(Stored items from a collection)
* * *

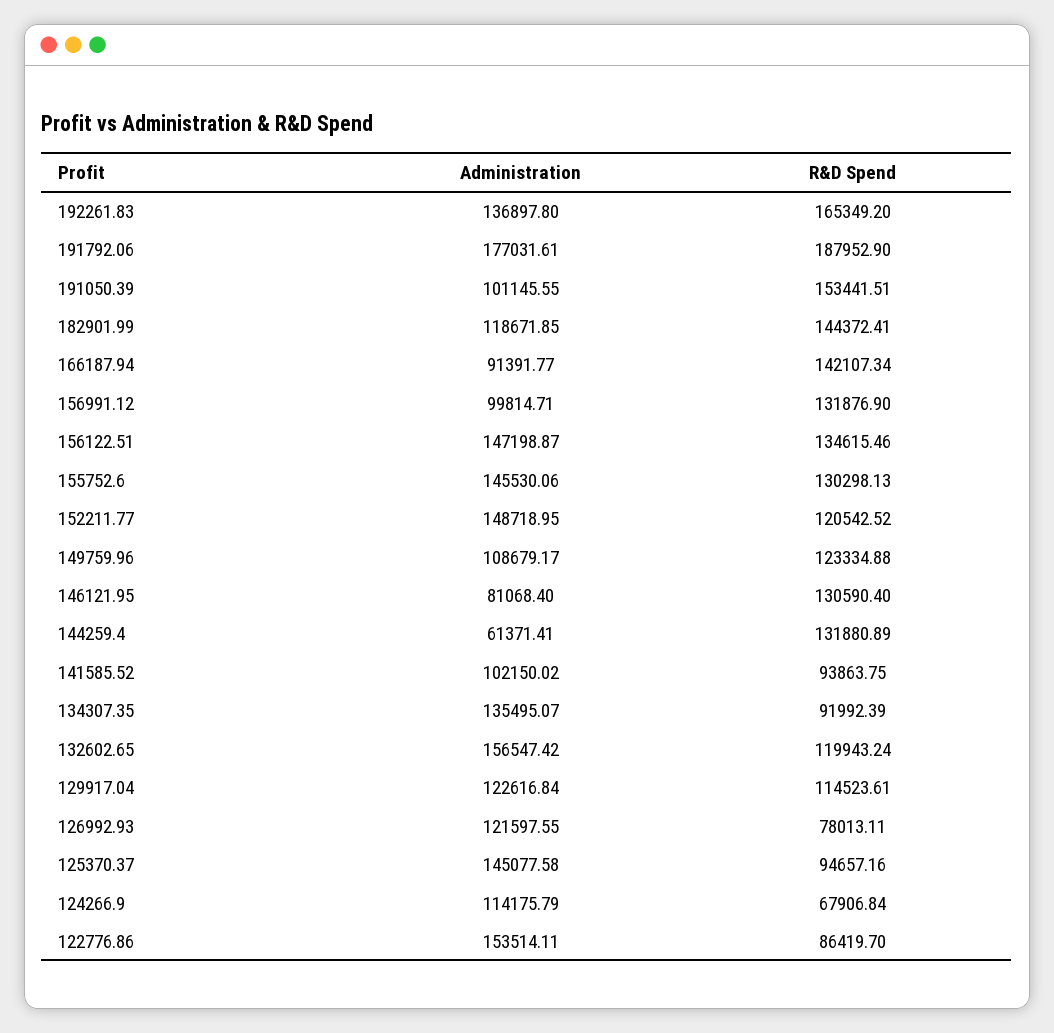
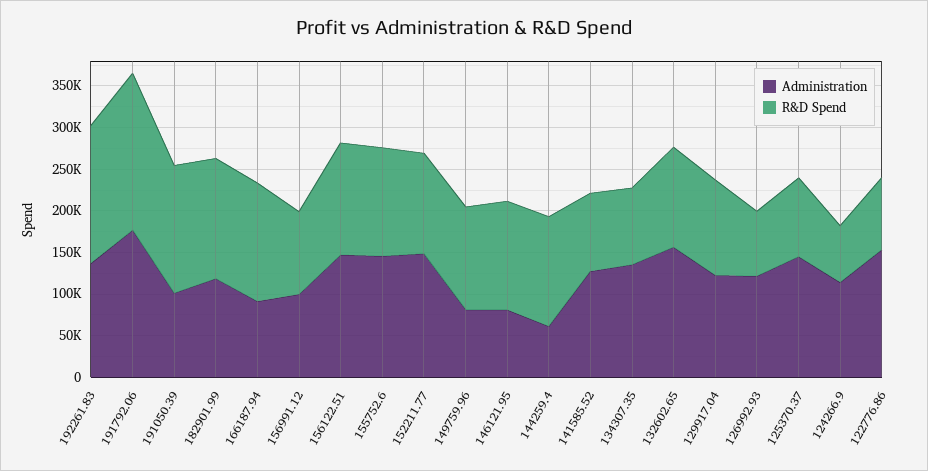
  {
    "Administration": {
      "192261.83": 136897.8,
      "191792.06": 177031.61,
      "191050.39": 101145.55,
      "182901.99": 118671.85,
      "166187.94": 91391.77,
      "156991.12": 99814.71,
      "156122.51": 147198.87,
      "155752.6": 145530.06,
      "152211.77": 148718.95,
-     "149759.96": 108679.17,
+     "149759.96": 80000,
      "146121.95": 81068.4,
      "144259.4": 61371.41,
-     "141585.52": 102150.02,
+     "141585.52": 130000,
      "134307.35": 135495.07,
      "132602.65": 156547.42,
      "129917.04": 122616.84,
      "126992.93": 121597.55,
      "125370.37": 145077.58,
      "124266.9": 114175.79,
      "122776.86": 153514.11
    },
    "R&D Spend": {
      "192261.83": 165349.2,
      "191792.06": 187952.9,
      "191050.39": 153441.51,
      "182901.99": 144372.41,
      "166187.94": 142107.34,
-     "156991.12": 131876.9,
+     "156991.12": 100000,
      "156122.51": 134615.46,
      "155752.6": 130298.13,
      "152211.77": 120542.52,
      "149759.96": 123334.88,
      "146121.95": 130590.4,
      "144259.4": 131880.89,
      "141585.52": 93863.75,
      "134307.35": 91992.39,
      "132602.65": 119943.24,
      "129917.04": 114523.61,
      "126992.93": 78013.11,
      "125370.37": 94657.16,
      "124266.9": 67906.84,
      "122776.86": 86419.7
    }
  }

* * *

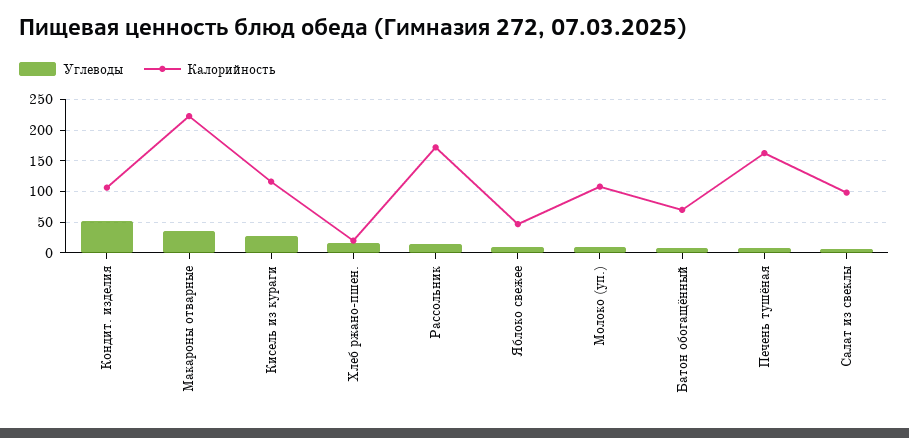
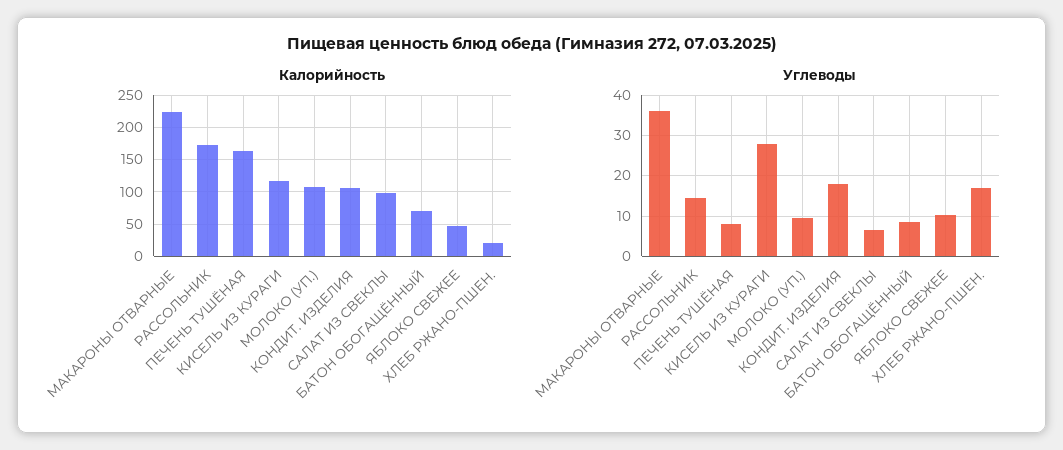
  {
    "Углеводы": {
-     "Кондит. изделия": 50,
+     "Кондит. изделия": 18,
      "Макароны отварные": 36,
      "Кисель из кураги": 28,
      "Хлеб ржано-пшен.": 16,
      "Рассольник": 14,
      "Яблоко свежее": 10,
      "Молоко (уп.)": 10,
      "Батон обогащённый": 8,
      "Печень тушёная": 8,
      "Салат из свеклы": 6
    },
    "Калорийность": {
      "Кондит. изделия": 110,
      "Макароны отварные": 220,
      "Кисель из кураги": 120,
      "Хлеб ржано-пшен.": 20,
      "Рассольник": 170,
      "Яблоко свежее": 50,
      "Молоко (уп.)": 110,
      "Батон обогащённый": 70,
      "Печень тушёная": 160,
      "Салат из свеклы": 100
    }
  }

* * *

- _Aim of the exercise_:
Return every line of the data above in which "Батон" appears.

- _Solution below_:
      "Батон обогащённый": 8,
      "Батон обогащённый": 70,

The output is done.